Academic-CV-Filter: I wrote a book chapter for a short-run edited book. Now a journal is interested in republishing the piece as an article. What do I put on my CV?

A few years ago I wrote a book chapter for a very small, virtually unread edited volume. It was a fun little paper and not a big time commitment. I retained copyright of the work.

Now a journal is interested in republishing it as an article. The article is has been revised and has a new title, but 90% of the text remains exactly the same.
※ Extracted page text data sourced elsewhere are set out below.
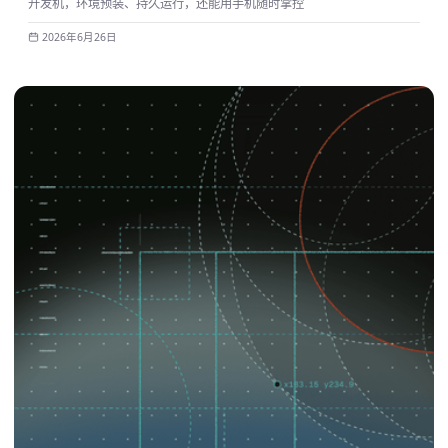
开发机，环境预装、持久运行，还能用手机随时掌控
2026年6月26日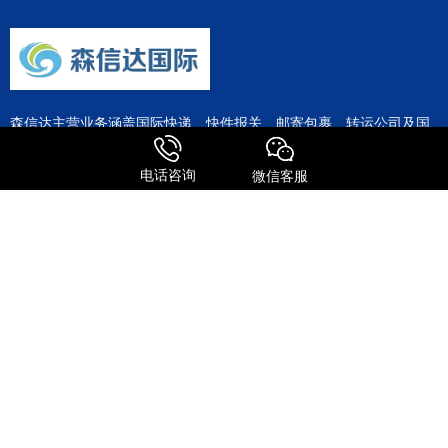
森信达主营业务涵盖国际快递、快件报关、邮寄包裹、转运公司及国
际物流等全链条服务。作为FEDEX、UPS、DHL、TNT等国际快递巨
头的深度合作伙伴，公司整合了全球专线资源，为客户提供极具竞争
电话咨询
微信客服
力的运输方案。
服务特点
全球进口
FedEx国际快递
UPS 国际快递
国际物流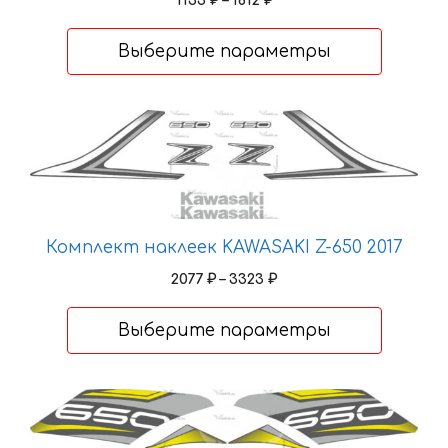
1133
₽
–
1812
₽
на
цен:
странице
1133 ₽
Выберите параметры
товара.
–
1812 ₽
Этот
товар
имеет
несколько
вариаций.
Опции
Комплект наклеек KAWASAKI Z-650 2017
можно
Диапазон
2077
₽
–
3323
₽
выбрать
цен:
2077 ₽
на
Выберите параметры
–
странице
3323 ₽
товара.
Этот
товар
What is the correct way of mentioning this article on my CV? It seems dishonest to claim it as two separate articles.
posted by LudgerLassen to Work & Money (2 answers total) 1 user marked this as a favorite
 
Good question. It probably depends on the current length of the publications on your CV. If you have a lot, it probably doesn't matter too much if you have it down twice. There are many prolific writers who have very similar ideas and research published in different venues and that is considered OK. If your CV is shorter and you are in an academic position, I definitely see why you are concerned. You don't want someone to discover the reality and feel like you are gaining extra credit where it is not due. I could see two ways to signal this.

The most elegant would be to use headers. My Department requires peer-reviewed publications to be clearly marked under their own header and many folks break out their publications in many categories (books, Peer-Reviewed Journals, Edited Books, Non-peer reviewed technical publications, etc.). You could simply put one of the citations under something like "Reprint" or "Reprinted Article."

The second method is just to spell it out. Put down one of your citations and then add a note saying "This was also revised and republished as X" or "Based on an earlier version published in X"
posted by Tallguy at 12:55 PM on July 16, 2010


I think both, really, but include "Reprint," or, even better, "Invited Reprint" at end of the citation for the journal article. You'll still get props for it.